To change the order of rows, use arrange(). To return one or more specified rows, use slice().

experiment %>%
  group_by(smoker) %>%
  select(smoker, birthweight, length, head.circumference, weeks.gestation) %>%
  slice_max(order_by = birthweight, n = 5)

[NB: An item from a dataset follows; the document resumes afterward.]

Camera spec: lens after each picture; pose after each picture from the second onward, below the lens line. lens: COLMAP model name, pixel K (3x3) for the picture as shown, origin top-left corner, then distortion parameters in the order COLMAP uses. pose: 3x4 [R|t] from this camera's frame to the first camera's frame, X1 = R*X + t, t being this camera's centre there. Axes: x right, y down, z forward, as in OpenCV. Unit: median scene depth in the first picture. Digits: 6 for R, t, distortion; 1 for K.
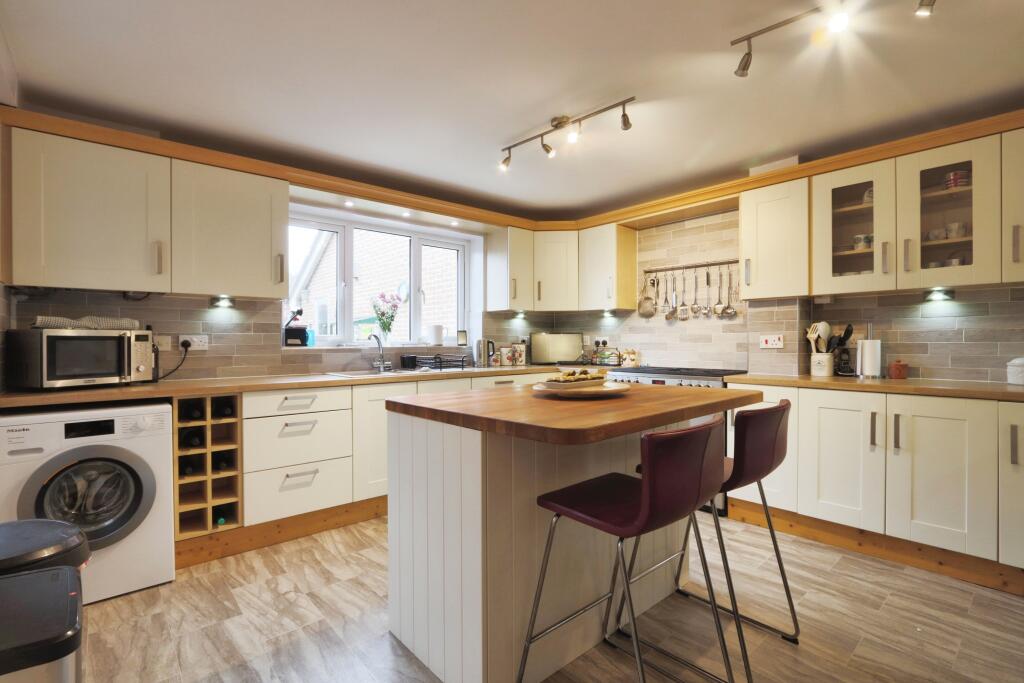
lens RADIAL K [[469.0, 0, 506.8], [0, 469.0, 339.6], [0, 0, 1]] dist [-0.023814, -0.000063]
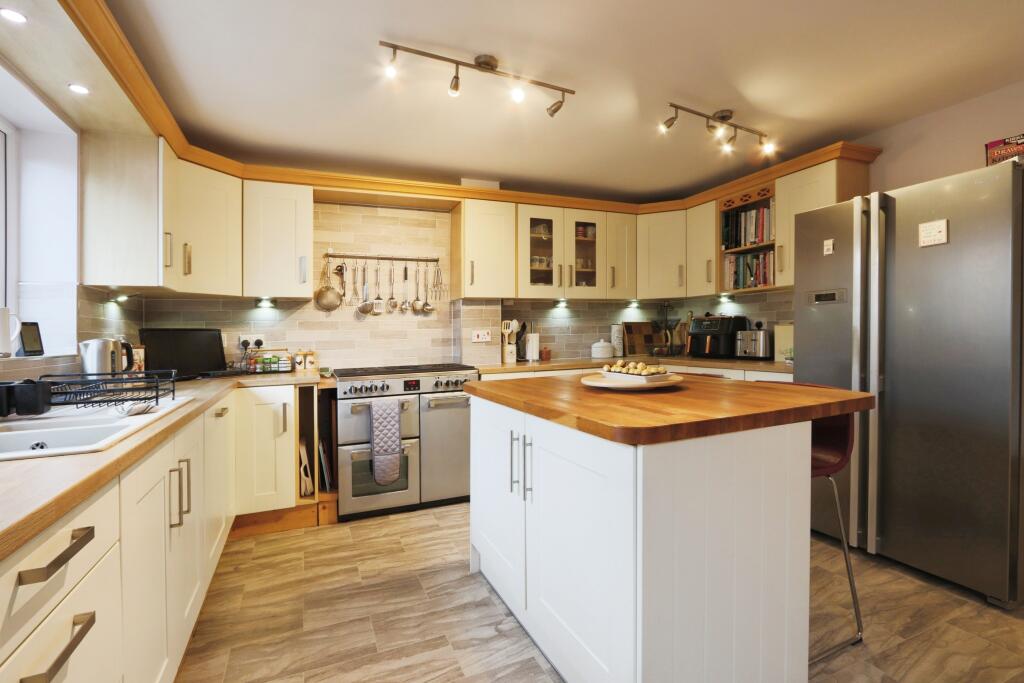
lens RADIAL K [[469.0, 0, 506.8], [0, 469.0, 339.6], [0, 0, 1]] dist [-0.023814, -0.000063]
pose [[0.317995, -0.018883, 0.947904, -0.494969], [0.017559, 0.999747, 0.014025, -0.002098], [-0.947930, 0.012184, 0.318246, 0.555898]]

Table 7.7: Tidyverse slice, ordered on birthweight.
smoker	birthweight	length	head.circumference	weeks.gestation
FALSE	4.55	56	34	44
FALSE	4.32	53	36	40
FALSE	4.10	58	39	41
FALSE	4.07	53	38	44
FALSE	3.94	54	37	42
TRUE	4.57	58	39	41
TRUE	3.87	50	33	45
TRUE	3.86	52	36	39
TRUE	3.64	53	38	40
TRUE	3.59	53	34	40

The pivot_longer() and pivot_wider() functions rearrange data, decreasing or increasing the number of columns. The use of this will become more evident during visualization.

experiment %>%
  filter(low.birthweight == TRUE) %>%
  select(smoker, `miR-16`, `miR-21`, `miR-146a`, `miR-182`) %>%
  pivot_longer(cols = c(`miR-16`, `miR-21`, `miR-146a`, `miR-182`),
               names_to = "gene",
               values_to = "expression")

Table 7.8: Tidyverse pivot_longer.
smoker	gene	expression
TRUE	miR-16	60
TRUE	miR-21	48
TRUE	miR-146a	89
TRUE	miR-182	65
TRUE	miR-16	70
TRUE	miR-21	51
TRUE	miR-146a	84
TRUE	miR-182	48
TRUE	miR-16	61
TRUE	miR-21	51
TRUE	miR-146a	97
TRUE	miR-182	59
TRUE	miR-16	47
TRUE	miR-21	40
TRUE	miR-146a	87
TRUE	miR-182	63
FALSE	miR-16	64
FALSE	miR-21	47
FALSE	miR-146a	104
FALSE	miR-182	42
TRUE	miR-16	61
TRUE	miR-21	47
TRUE	miR-146a	77
TRUE	miR-182	60

7.5 Exercise 4: converting between base R and Tidyverse

Reproduce the table 7.5 or table 7.6 using base R. Use Tidyverse functions to answer the question you addressed in exercise 3.